• WHAT TO PRODUCE: Retype the entries word for word, from the very beginning through the line that contains "sur le Site", including that line.

*** Opening of DATASET CONTENT ***

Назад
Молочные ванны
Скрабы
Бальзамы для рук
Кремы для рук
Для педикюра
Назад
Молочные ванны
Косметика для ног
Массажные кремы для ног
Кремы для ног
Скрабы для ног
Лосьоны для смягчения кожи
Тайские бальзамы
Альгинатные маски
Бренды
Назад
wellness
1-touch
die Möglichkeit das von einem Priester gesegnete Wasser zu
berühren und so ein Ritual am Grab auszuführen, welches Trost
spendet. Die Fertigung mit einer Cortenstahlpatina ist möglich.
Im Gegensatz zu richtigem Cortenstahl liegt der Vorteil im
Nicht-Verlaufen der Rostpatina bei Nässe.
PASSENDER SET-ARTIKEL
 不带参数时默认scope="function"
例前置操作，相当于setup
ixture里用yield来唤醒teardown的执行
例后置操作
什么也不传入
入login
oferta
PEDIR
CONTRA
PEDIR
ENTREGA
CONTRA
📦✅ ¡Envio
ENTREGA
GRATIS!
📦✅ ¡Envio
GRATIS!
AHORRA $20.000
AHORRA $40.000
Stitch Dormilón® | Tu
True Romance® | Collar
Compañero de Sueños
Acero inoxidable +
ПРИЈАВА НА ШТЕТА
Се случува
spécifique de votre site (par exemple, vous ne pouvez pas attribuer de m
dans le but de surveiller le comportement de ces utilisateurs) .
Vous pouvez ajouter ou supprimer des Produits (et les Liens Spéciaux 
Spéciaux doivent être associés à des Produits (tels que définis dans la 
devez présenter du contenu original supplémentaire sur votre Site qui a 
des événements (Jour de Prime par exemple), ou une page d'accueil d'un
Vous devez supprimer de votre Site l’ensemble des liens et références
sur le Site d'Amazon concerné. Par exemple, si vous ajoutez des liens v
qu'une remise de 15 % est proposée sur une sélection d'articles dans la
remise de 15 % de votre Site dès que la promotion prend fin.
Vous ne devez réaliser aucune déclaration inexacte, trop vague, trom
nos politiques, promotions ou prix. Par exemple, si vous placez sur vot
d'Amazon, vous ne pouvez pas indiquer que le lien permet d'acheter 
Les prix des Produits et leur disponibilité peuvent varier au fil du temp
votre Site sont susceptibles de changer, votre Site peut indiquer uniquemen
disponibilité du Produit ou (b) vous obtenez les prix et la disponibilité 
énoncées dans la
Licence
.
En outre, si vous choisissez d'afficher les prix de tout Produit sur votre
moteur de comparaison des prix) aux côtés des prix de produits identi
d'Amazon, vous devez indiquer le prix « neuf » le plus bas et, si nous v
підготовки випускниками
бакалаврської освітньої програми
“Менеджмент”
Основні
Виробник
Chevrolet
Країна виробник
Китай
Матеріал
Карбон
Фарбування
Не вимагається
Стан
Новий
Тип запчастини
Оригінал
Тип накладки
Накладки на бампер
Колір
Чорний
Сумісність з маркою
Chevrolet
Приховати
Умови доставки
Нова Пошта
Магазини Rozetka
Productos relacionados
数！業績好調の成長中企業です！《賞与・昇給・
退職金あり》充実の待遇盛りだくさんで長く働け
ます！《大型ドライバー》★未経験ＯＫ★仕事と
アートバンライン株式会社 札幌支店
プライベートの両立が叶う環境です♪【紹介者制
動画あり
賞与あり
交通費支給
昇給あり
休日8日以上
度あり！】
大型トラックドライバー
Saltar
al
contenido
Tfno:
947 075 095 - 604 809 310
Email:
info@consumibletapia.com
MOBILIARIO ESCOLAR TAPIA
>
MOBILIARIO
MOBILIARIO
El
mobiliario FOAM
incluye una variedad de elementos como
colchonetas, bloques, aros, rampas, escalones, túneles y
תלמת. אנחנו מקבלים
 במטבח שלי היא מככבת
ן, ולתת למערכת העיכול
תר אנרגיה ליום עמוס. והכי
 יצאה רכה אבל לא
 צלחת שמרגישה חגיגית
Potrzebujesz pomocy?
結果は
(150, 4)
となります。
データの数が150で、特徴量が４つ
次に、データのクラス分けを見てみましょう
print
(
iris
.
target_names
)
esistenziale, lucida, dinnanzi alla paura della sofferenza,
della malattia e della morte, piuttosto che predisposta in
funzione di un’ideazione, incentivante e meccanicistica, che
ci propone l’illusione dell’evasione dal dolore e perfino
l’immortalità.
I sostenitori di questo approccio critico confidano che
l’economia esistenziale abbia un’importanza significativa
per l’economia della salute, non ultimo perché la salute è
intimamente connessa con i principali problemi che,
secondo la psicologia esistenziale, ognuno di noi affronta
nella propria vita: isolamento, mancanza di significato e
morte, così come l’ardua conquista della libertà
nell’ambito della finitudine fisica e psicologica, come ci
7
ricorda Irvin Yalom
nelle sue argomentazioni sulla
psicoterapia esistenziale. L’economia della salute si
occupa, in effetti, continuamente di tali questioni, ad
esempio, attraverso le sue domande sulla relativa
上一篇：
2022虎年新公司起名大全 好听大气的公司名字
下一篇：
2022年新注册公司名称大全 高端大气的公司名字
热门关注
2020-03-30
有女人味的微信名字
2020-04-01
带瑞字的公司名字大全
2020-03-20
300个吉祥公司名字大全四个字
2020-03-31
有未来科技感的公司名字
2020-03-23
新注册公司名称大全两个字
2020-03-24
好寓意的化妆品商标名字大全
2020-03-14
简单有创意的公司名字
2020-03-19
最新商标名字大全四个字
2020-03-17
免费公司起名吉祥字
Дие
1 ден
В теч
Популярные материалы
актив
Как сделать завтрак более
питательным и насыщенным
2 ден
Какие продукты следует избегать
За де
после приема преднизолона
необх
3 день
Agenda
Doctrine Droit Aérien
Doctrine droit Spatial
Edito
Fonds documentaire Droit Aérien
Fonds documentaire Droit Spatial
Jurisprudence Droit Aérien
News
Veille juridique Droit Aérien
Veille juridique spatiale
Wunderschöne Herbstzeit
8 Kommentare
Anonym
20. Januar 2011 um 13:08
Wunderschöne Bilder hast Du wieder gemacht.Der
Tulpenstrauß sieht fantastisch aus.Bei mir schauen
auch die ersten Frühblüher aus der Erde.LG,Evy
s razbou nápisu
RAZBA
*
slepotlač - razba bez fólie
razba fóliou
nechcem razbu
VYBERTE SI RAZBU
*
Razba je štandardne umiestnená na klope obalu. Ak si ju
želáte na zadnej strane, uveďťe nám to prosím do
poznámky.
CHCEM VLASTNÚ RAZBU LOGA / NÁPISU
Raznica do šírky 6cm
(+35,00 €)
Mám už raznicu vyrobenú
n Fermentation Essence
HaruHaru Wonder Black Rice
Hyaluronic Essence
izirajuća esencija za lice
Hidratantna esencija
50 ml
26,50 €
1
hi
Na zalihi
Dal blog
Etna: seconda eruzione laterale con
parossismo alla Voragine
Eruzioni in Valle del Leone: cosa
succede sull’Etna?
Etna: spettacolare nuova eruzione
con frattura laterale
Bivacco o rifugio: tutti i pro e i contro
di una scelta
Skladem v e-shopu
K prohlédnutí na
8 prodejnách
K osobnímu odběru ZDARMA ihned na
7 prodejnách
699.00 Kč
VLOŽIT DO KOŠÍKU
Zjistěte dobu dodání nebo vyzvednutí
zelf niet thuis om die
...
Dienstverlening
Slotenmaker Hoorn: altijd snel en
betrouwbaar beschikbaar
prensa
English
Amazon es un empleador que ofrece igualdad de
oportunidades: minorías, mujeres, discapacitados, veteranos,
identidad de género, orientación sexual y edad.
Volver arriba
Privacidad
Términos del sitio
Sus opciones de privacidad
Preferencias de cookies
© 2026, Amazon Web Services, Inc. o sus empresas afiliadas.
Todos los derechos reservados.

*** Close of DATASET CONTENT ***

• TASK SOLUTION:
Назад
Молочные ванны
Скрабы
Бальзамы для рук
Кремы для рук
Для педикюра
Назад
Молочные ванны
Косметика для ног
Массажные кремы для ног
Кремы для ног
Скрабы для ног
Лосьоны для смягчения кожи
Тайские бальзамы
Альгинатные маски
Бренды
Назад
wellness
1-touch
die Möglichkeit das von einem Priester gesegnete Wasser zu
berühren und so ein Ritual am Grab auszuführen, welches Trost
spendet. Die Fertigung mit einer Cortenstahlpatina ist möglich.
Im Gegensatz zu richtigem Cortenstahl liegt der Vorteil im
Nicht-Verlaufen der Rostpatina bei Nässe.
PASSENDER SET-ARTIKEL
 不带参数时默认scope="function"
例前置操作，相当于setup
ixture里用yield来唤醒teardown的执行
例后置操作
什么也不传入
入login
oferta
PEDIR
CONTRA
PEDIR
ENTREGA
CONTRA
📦✅ ¡Envio
ENTREGA
GRATIS!
📦✅ ¡Envio
GRATIS!
AHORRA $20.000
AHORRA $40.000
Stitch Dormilón® | Tu
True Romance® | Collar
Compañero de Sueños
Acero inoxidable +
ПРИЈАВА НА ШТЕТА
Се случува
spécifique de votre site (par exemple, vous ne pouvez pas attribuer de m
dans le but de surveiller le comportement de ces utilisateurs) .
Vous pouvez ajouter ou supprimer des Produits (et les Liens Spéciaux 
Spéciaux doivent être associés à des Produits (tels que définis dans la 
devez présenter du contenu original supplémentaire sur votre Site qui a 
des événements (Jour de Prime par exemple), ou une page d'accueil d'un
Vous devez supprimer de votre Site l’ensemble des liens et références
sur le Site d'Amazon concerné. Par exemple, si vous ajoutez des liens v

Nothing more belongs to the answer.